I am so smart after all.
In fact I had a standard practice of throwing out the Big 4 instructions as soon as I opened the envelope - a practice that annoyed the hell out of the sister who used to borrow patterns from me "Just forget it. I would rather buy the pattern myself, there are never any instructions in them."
In the interests of full disclosure and transparency I have to tell you that this assumption of competence is not always a great practice. I am horrified to realize that I am, in my sewing, on the verge of becoming, in some areas at least, that most dreaded of mature people - the one who thinks they know everything because they have been around and around the block many times.
I am reminding myself of those women I used to sometimes run across in sewing classes who would announce they had been sewing "for 30 years and this is how I do it" even if how they did it, like never changing the needle even when it sounded when it sewed like a Sherman tank driving on a metal road, or edge stitching not on the edge but always, always a presser foot away in every situation, wasn't really best practice.
And too the young and enthusiastic new sewists in my classes, the new who were wide open every scrap of information they could collect, and were always so willing to try and try again until they got it right, taught me a real life truth - just because you have been doing something for a long time doesn't mean you have been doing it right.

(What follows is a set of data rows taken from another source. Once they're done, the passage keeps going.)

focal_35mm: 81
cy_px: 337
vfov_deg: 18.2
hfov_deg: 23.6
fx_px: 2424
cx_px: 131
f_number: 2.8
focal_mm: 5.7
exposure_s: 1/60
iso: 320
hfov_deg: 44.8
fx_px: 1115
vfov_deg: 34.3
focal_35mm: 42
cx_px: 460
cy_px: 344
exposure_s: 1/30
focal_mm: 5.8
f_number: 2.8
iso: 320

In fact it is entirely possible to do the same mistake over and over for 30 years, if not longer.
Once again life if it doesn't always imitate art, certainly does seem to imitate sewing.
Now this profound statement leads me very naturally to a discussion of shoe bags.

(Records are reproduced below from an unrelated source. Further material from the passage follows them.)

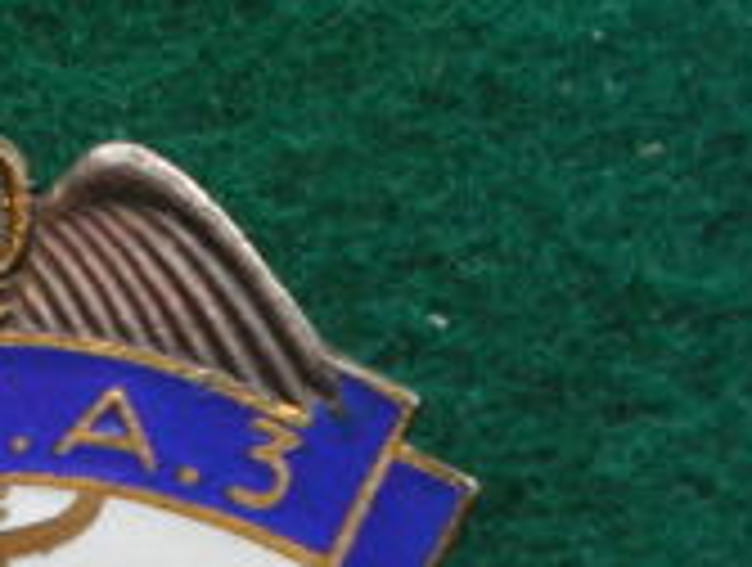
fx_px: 2373
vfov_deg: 13.0
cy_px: 806
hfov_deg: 17.5
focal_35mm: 109
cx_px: -18
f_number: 3.1
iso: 400
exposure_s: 1/50
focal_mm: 6.3
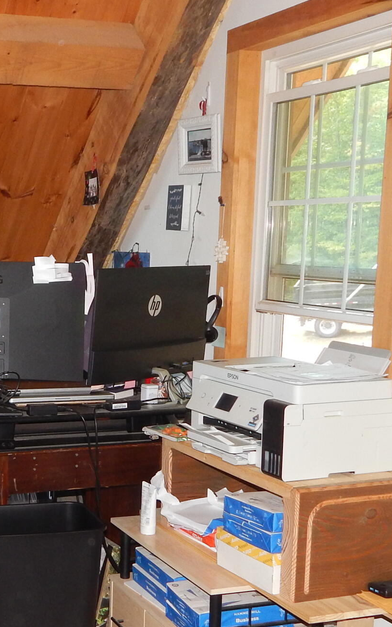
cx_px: -30
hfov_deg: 22.0
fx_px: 957
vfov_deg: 36.1
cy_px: 387
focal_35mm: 56
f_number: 3
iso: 200
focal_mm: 4
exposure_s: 1/30
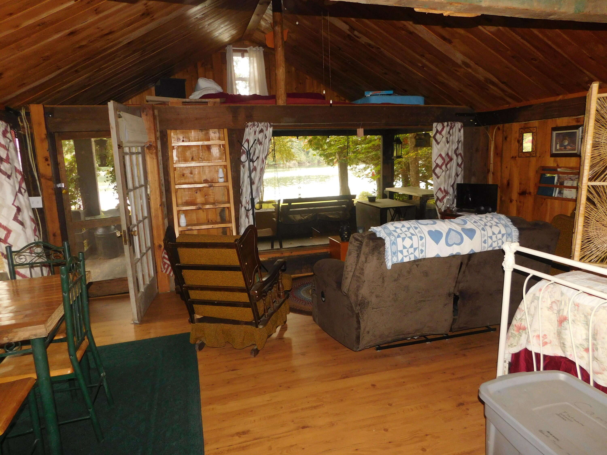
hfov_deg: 73.9
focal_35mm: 23
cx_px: 304
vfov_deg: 58.9
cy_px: 228
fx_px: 403
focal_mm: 4
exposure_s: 1/30
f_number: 3
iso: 220
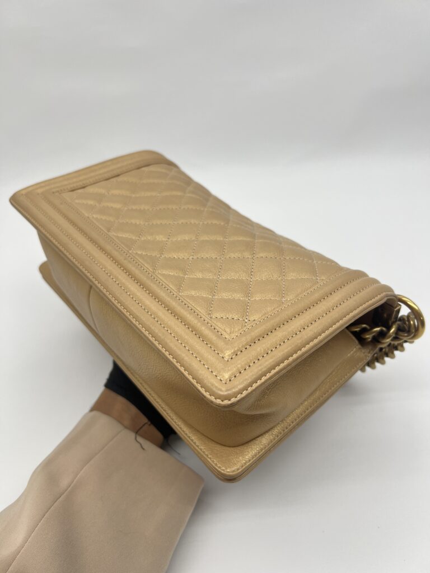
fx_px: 431
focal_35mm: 26
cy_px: 286
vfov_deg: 67.3
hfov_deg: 53.1
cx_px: 215
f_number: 1.5
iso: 32
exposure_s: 1/110
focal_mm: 5.7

Last night I reviewed and posted pictures of Jalie's Nordik slippers and shoe bag. I was pretty interested in how cleverly the slippers went together and when I got to making the shoe bag, well after dinner, I thought I could just look at the pieces and figure it out.
It was getting late.
The dogs were agitating to get to walk down the hall to the bedroom and the cat was agitating the dogs who had no interest in joining her for a top speed circuit around the house.
That's my defence but there really isn't any. Not from someone who knows the route around the block this well.
However my sewing conscience is pretty active, it has to be, so when I woke up this morning I decided to actually check out the instructions just in case. Of course I had missed a critical step.
Rather than simple sewing around the rectangle shape which this smarty pants assumed she should do, I should have folded the side seams in 1 1/2" at each end and stitched over them like this, like I did this morning:
This is such a simple manoeuvre, I have done the boxed corner thing many times but never this, but it gives a nice pleat and shape to the sides of the bag- more three dimensional:
This completely changes and improves the look of this bag. I advise you follow the instructions on this one. This whole episode has reminded me one of the main reasons I enjoy sewing with Jalie (apart from the huge size selection which is important for someone like me who sews for an extended family) - I love the little technical tricks. So I learned something new today.
This little episode has also made me consider the role of long standing assumptions in life. As I go about my business today I am going to reflect on other areas where I might have rushed to judgment, thought I already knew something but didn't, where maybe I haven't been as smart as I thought I was. It seems to me that long term output might inhibit the occasional interesting input.
So I have a question. Have any of you had an experience like this? In any area. What sort of assumptions have you revised lately?